▸ **The task**
Continue the piece about the Nocturne memory quilt below, starting right after its last sentence.

▸ **Article**
===

There are a few things which I think are interesting about this quilt.

  1. Although it is made from new fabric it is a memory quilt.  I bought the charm pack squares when the very lovely Marybeth Stalp was over last year and we were touring quilt shops in the South West for our research project.  So it immediately reminds me of Marybeth and the great time we had together.  Then I stitched a lot of the very simple four patch blocks together in Copenhagen hotel rooms as I was doing my academic work over there.  So it reminds me of that and of what I think of as my Scandi family who live in Copenhagen.
  2. It is what Jane Brocket calls a ‘Collection Quilt’.  This is a modern quilting possibility when you use all the fabrics in one particular manufacturer or designer’s collection.  In this case it is Nocturne by Janet Clare.  I absolutely loved the fabrics in this collection.  I wasn’t that keen on the neutral blenders, but I loved all the ‘feature’ fabrics and the indigo colourway in particular.  All the colourways blended in this collection so that was good.  I think this is an interesting modern development.  Many quilters now have the disposable income to buy a piece of an entire collection, and Moda in particular caters for this with its precut packs.  Jelly rolls seem to encapsulate this small piece of all of them approach to me.  It’s a bit like the tasting menu or the assiette of desserts.  I quite like the bountiful and indulgent feel of it sometimes.

===

▸ **Material**
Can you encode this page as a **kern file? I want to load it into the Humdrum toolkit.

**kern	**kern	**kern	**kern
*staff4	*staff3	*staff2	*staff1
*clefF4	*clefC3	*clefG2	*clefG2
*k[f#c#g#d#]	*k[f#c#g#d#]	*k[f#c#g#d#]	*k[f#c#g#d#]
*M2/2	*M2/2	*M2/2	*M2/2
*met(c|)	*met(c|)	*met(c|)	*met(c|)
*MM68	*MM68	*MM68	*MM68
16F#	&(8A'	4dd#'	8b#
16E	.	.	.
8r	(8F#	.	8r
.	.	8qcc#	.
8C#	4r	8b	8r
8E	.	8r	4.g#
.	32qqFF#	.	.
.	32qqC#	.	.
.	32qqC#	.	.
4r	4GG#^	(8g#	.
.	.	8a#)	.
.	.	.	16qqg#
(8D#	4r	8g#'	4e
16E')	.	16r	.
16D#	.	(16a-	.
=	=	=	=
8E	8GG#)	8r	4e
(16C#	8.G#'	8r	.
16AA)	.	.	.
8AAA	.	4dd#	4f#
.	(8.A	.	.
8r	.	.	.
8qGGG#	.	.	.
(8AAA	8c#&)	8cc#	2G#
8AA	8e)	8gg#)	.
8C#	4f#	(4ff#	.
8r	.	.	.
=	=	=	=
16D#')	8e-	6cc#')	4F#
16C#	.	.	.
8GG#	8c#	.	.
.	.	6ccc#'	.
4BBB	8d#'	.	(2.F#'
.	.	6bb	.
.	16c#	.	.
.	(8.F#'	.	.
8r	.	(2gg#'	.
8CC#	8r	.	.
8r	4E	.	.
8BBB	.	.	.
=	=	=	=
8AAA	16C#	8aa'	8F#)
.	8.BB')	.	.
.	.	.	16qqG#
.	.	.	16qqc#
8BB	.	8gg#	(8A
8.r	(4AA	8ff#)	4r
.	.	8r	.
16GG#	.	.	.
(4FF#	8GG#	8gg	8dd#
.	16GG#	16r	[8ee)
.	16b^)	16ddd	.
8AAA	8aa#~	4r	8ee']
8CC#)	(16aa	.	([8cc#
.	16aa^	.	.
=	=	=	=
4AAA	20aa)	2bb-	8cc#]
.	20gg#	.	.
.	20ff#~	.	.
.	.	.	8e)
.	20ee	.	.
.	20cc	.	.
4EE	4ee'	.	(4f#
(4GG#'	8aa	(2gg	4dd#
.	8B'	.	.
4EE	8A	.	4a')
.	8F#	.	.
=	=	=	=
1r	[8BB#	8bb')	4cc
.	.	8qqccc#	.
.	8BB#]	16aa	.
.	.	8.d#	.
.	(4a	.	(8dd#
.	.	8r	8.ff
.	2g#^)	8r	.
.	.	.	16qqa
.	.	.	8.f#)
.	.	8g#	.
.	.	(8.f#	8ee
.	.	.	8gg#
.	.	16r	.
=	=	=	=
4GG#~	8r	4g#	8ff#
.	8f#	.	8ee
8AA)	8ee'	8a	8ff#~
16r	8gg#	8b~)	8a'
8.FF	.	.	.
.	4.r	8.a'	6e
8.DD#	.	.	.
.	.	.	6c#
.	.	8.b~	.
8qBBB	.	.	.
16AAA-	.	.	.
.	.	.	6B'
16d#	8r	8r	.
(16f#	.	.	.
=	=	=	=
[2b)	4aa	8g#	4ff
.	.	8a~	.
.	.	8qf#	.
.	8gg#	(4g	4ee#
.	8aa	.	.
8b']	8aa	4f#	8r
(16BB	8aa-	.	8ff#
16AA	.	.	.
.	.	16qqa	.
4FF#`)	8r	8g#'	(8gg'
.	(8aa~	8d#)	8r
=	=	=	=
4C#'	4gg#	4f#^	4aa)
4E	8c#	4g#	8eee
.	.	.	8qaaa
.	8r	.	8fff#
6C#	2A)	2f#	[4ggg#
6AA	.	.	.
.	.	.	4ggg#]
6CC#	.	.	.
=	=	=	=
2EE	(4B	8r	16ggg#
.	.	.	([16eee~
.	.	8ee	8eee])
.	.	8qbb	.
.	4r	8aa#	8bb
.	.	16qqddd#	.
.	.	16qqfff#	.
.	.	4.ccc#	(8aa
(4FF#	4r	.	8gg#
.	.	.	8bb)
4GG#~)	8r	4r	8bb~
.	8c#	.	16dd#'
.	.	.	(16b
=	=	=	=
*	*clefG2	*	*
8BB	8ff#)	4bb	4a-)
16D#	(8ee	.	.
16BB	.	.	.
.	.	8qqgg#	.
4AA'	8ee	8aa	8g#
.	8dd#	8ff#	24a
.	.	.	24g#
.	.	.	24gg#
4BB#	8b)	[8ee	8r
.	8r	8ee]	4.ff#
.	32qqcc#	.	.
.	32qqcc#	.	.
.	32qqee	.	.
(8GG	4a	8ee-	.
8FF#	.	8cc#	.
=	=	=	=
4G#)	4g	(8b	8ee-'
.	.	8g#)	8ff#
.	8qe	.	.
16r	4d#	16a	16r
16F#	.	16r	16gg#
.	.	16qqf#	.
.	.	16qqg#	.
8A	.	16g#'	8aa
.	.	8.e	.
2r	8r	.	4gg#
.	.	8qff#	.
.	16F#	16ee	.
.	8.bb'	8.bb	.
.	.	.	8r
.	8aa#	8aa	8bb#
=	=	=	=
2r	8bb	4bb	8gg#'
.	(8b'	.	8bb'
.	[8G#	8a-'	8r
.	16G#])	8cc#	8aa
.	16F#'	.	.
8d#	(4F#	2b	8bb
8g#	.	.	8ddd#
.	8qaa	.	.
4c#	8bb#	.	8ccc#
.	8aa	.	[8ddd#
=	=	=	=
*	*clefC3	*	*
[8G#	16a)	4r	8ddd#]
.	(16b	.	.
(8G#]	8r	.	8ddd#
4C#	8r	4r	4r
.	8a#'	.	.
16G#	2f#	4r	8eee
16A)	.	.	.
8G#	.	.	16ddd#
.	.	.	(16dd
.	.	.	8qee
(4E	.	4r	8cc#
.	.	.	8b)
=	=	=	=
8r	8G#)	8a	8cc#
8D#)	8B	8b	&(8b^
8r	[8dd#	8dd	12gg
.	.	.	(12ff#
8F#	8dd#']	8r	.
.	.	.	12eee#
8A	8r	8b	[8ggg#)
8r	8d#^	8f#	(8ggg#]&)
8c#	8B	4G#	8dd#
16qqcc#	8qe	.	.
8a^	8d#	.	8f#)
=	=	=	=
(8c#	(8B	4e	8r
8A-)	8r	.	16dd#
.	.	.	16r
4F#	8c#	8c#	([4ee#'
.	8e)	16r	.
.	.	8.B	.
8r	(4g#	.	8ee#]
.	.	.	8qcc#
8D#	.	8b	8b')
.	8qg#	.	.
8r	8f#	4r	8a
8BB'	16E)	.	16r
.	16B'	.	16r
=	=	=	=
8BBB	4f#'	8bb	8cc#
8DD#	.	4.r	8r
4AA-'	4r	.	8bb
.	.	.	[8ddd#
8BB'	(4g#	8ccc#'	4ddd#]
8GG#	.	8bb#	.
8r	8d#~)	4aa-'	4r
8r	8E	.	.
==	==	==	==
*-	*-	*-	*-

===

▸ **Written answer**
  3. The quilt is hand pieced but has a lot of machine work.  I decided to use a Janet Clare-type technique on a Janet Clare range of fabrics by applying the large pink batik circles.  This is not Janet Clare fabric.  In fact, it was some bargain batik that I picked up at a Quilters Area Day.  The blue-y undertones of the pink seemed to fit with the yellow-y blues of the patchwork fabric.  I used bondaweb and cut the circles with my Sizzix machine (a die cutting machine) and then top stitched them on with Mettler black quilting thread.  Mettler is definitely my favourite thread at the moment because it is really smooth and strong.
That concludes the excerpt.